- **Activity**: As output, give the exact lines from the one containing "5: (163, 294)" through the end of the listing below, both included, without the pictures.

[Start of Attachment]

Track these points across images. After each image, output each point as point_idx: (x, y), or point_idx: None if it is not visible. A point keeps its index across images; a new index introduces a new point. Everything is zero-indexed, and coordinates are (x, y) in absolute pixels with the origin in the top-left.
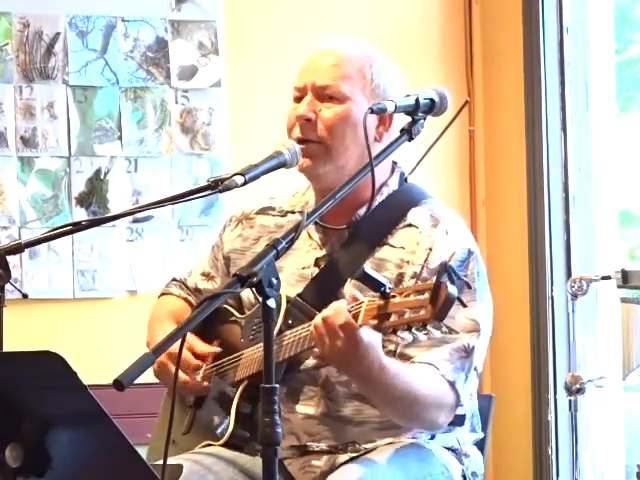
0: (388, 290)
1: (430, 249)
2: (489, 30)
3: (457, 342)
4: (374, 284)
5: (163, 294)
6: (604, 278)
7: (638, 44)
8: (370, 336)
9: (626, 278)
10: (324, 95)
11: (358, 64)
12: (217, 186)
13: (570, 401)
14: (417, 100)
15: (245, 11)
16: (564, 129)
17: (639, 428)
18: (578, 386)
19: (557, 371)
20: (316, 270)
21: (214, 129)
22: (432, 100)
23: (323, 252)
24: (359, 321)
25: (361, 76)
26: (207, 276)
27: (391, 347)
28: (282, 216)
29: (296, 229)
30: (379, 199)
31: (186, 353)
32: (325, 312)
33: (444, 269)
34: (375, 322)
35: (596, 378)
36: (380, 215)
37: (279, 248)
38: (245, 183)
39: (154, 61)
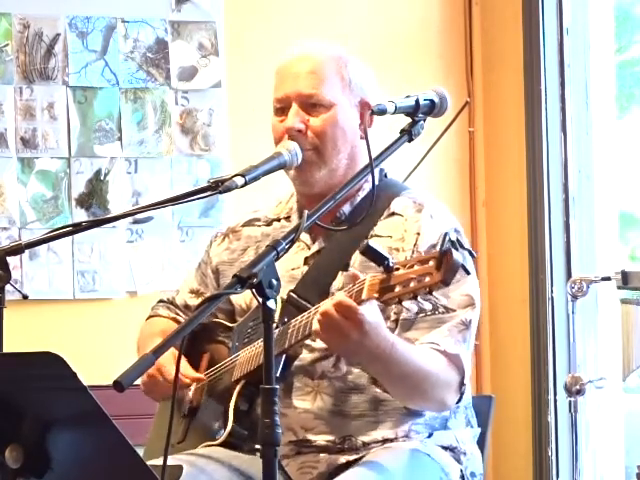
0: (392, 263)
1: (418, 234)
2: (489, 30)
3: (455, 319)
4: (378, 258)
5: (151, 316)
6: (604, 279)
7: (639, 44)
8: (373, 315)
9: (626, 279)
10: (309, 104)
11: (334, 67)
12: (217, 187)
13: (570, 402)
14: (417, 101)
15: (245, 11)
16: (564, 130)
17: (639, 429)
18: (578, 387)
19: (557, 372)
20: (306, 268)
21: (214, 130)
22: (432, 101)
23: (311, 251)
24: (363, 295)
25: (339, 78)
26: (196, 293)
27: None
28: (267, 225)
29: (296, 230)
30: (361, 194)
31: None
32: (322, 306)
33: (447, 239)
34: (379, 295)
35: (596, 379)
36: (363, 209)
37: (279, 249)
38: (245, 184)
39: (154, 62)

[End of Attachment]

- **Solved exercise**:
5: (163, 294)
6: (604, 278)
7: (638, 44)
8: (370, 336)
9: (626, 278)
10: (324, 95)
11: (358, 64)
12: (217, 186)
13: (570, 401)
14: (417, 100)
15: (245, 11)
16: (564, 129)
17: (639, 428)
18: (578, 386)
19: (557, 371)
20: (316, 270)
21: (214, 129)
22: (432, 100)
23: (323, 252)
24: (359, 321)
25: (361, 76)
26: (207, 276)
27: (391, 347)
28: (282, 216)
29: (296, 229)
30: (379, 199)
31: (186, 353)
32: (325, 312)
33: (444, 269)
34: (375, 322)
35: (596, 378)
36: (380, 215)
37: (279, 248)
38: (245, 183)
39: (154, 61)
0: (392, 263)
1: (418, 234)
2: (489, 30)
3: (455, 319)
4: (378, 258)
5: (151, 316)
6: (604, 279)
7: (639, 44)
8: (373, 315)
9: (626, 279)
10: (309, 104)
11: (334, 67)
12: (217, 187)
13: (570, 402)
14: (417, 101)
15: (245, 11)
16: (564, 130)
17: (639, 429)
18: (578, 387)
19: (557, 372)
20: (306, 268)
21: (214, 130)
22: (432, 101)
23: (311, 251)
24: (363, 295)
25: (339, 78)
26: (196, 293)
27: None
28: (267, 225)
29: (296, 230)
30: (361, 194)
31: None
32: (322, 306)
33: (447, 239)
34: (379, 295)
35: (596, 379)
36: (363, 209)
37: (279, 249)
38: (245, 184)
39: (154, 62)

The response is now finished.